Malnutrition, risques de choléra, accès aux soins, le manque est partout et l’ONU a déjà annoncé qu’il faudrait au bas mot 373 millions de dollars pour la seule année 2013. Dans le nord, à Kidal, la ville est à bout de souffle, frappée par une crise humanitaire sévère. Ce qui explique pourquoi la population a manifesté ces derniers jours pour réclamer l’aide de survie de la France. Sur place, il est de plus en plus difficile de vivre.
La frontière avec l’Algérie est désormais verrouillée et les camions de ravitaillement qui arrivaient régulièrement du grand voisin du Nord sont bloqués. Les humanitaires qui interviennent sur place confirment que l’approvisionnement est compliqué avec les raids aériens dans la zone et les routes fermées pour cause de mines posées par les terroristes.

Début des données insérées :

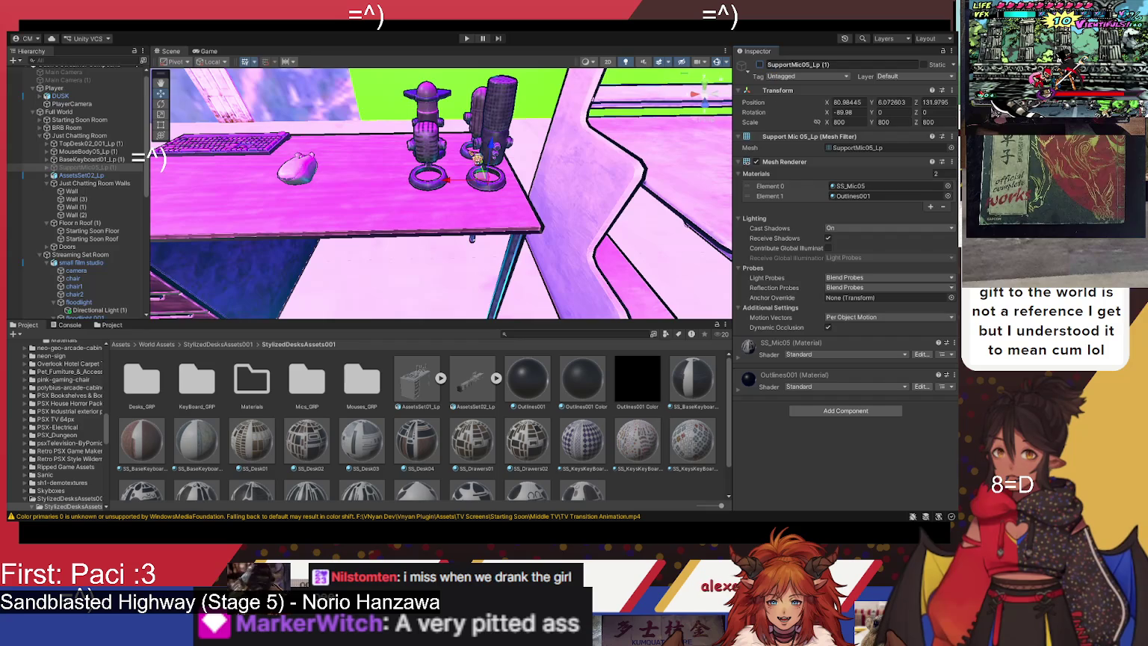
left_click(761, 65)
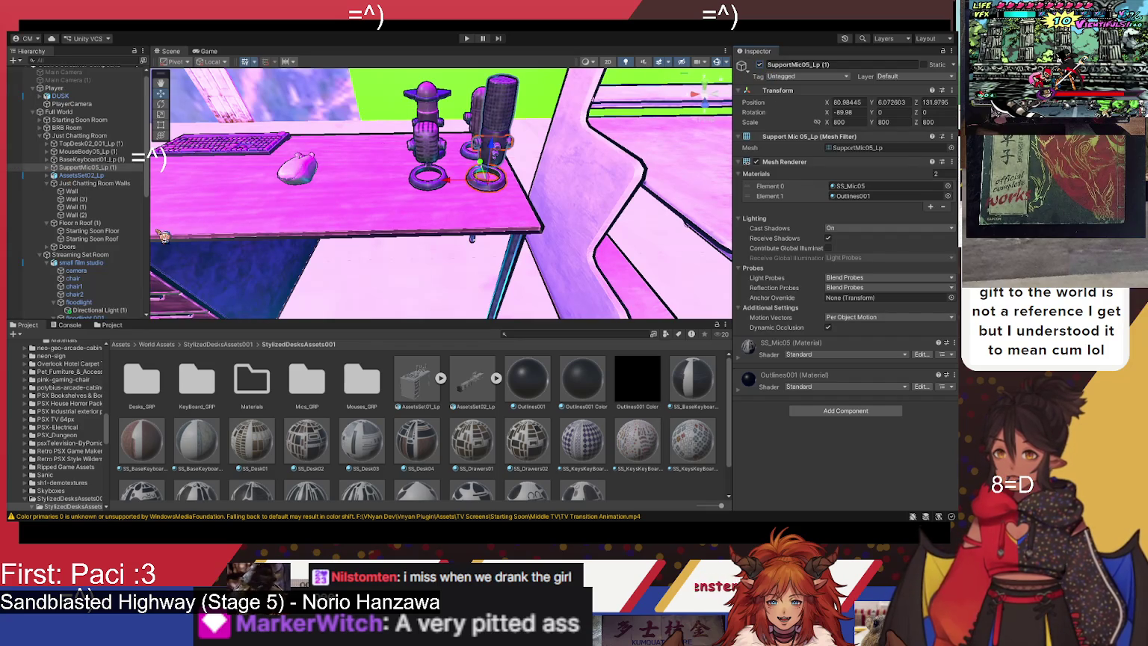
left_click(81, 175)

Les ONG sont unanimes : «La région de Kidal connaît une crise alimentaire et les taux de malnutrition sont dangereusement à la hausse» Des préoccupations énoncées noir sur blanc par les chefs des tribus arabes et touaregs de la région de Kidal.
Dans une déclaration publique, les chefs traditionnels lancent un appel pressant à la France et à la communauté internationale afin qu’elles prennent rapidement leurs responsabilités face au drame que vivent les populations de l’Azawad tout entier.
Un appel à l’aide humanitaire mais aussi un message politique. Les chefs de tribus, à l’instar du MNLA, plaident pour la voie du dialogue. Pour eux, l’Azawad et le Mali ont souffert de l’instabilité qui règne depuis des décennies dans cette région.
Ils demandent un dialogue avec Bamako basé sur le respect de l’intégrité territoriale du Mali. Un dialogue qui ne soit pas «porteur de supercherie comme par le passé». La situation humanitaire dans le nord du Mali reste préoccupante, constate pour sa part le CICR. «Le pays fait face à une situation humanitaire difficile», affirme Jean-Nicolas Marti, chef de la délégation régionale du CICR pour le Mali et le Niger.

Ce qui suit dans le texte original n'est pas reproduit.